The main thing that had irritated physicians about the move to digital was that, instead of helping them with their admin, if anything it seemed to make it even worse. Endless drop-downs, alerts, and regulatory reporting only added to an already overburdened workload.
The pandemic immediately produced two changes. On the one hand, it forced senior healthcare leaders to actively champion something they’d previously been skeptical about. As suddenly, moving from the physical to the digital wasn’t an option anymore, but an urgent necessity. And on the other, it forced technology to improve on the solutions it provided them with.
There were of course a number of prominent health care leaders who had already been pushing for a more aggressive move to digital. Principally, as a way of addressing the problems caused by an aging population, which is something that is of particular concern in Europe. As Erik Jylling, from the Danish Regions, says
“This demographic shift of the ageing population requires redevelopment of the healthcare system with more standardization, sharing of data, AI, robots, automatization, and other tools available from the digital shift in the future.”
What the pandemic did was suddenly accelerate that move. And exactly the same journey will now need to be embarked on in the organizations that serve the healthcare sector.
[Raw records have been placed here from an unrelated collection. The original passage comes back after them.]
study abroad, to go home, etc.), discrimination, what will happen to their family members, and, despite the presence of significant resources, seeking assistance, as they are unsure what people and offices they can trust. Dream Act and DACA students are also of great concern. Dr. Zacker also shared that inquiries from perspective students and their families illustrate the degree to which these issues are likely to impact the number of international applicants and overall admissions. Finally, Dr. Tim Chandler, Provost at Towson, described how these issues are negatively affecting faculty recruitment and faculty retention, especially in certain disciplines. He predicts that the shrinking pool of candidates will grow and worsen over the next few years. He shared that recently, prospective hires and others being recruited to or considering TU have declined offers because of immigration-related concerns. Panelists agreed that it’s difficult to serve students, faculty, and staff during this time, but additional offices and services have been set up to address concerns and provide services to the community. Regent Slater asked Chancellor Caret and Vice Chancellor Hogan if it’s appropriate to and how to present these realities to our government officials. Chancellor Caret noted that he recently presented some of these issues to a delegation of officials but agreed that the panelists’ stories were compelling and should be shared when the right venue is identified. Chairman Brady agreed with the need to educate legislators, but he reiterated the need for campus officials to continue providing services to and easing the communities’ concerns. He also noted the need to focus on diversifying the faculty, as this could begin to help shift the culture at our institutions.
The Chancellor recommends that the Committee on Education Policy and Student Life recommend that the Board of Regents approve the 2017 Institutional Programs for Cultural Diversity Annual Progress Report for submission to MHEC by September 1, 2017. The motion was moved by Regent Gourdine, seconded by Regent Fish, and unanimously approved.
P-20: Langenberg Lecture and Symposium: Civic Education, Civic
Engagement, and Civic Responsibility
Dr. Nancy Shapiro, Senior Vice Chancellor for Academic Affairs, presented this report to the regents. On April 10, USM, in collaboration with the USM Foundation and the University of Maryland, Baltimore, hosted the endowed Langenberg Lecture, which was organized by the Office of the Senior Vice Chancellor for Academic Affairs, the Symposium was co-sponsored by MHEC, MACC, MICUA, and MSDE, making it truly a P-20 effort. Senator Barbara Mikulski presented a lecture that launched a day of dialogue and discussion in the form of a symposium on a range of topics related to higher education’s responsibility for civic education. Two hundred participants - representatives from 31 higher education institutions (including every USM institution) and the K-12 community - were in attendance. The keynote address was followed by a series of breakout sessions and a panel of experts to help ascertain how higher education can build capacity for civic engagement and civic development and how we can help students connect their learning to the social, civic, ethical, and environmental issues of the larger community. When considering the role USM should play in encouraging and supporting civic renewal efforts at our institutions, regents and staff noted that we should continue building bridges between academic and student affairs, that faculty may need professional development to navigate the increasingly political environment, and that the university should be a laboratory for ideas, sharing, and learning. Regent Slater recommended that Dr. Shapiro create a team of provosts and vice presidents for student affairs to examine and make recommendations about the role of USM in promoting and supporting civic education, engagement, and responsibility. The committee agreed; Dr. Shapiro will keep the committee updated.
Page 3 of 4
That’s one of the key findings in Deloitte’s Digital Transformation, from a buzzword to an imperative for health systems, from October 26th 2021:
It defines digital transformation as:
“The use of digital technologies to radically improve the performance or reach of an organization (which) enable improved processes, engaged talent, and new business models.”
Their survey of leaders and technology executives from a wide range of health systems across the US reveals that, as far as digital transformation goes, the main pain points are “culture, communication ownership, and transparency”. What that means in practical terms is that many organizations have failed to make that transition to digital for two reasons. On the one hand;
“20% (of them) are still in planning stages and another 40% may not have a well-defined (digital) strategy.”
Which is bad enough. But on the other, and much more fundamentally, they have failed to understand that going digital isn’t an optional extra. It’s the very fulcrum around which all organizational structures will now revolve. As Cherodeep Goswami, system vice president and CIO at the University of Wisconsin Health, succinctly put it:
“Digital strategy is not and should not be separate from organizational strategy.”
What’s needed then is for exactly the same process that has now begun to happen at the frontline of health care-giving to begin in the organizations helping them to provide it. Or at the very least, to significantly accelerate that process. What organizations need to do, then, they conclude, is to;
“Create a digital leadership and governance structure aligned to overall business strategy, (to) build a culture for digital, with leadership driving support through communication and transparency to all organizational levels.”
By re-orientating organizational culture around digital, leaders and managers will have the license to lead creatively. This will improve employee engagement, speed up product development cycles and help to streamline the recruitment process. Which will then produce operational and financial efficiencies. All of which will help the organization to realize its long-term strategies and goals.
In other words, it’s all about leadership, and the re-imagining of organizational structures that inspired leadership produces.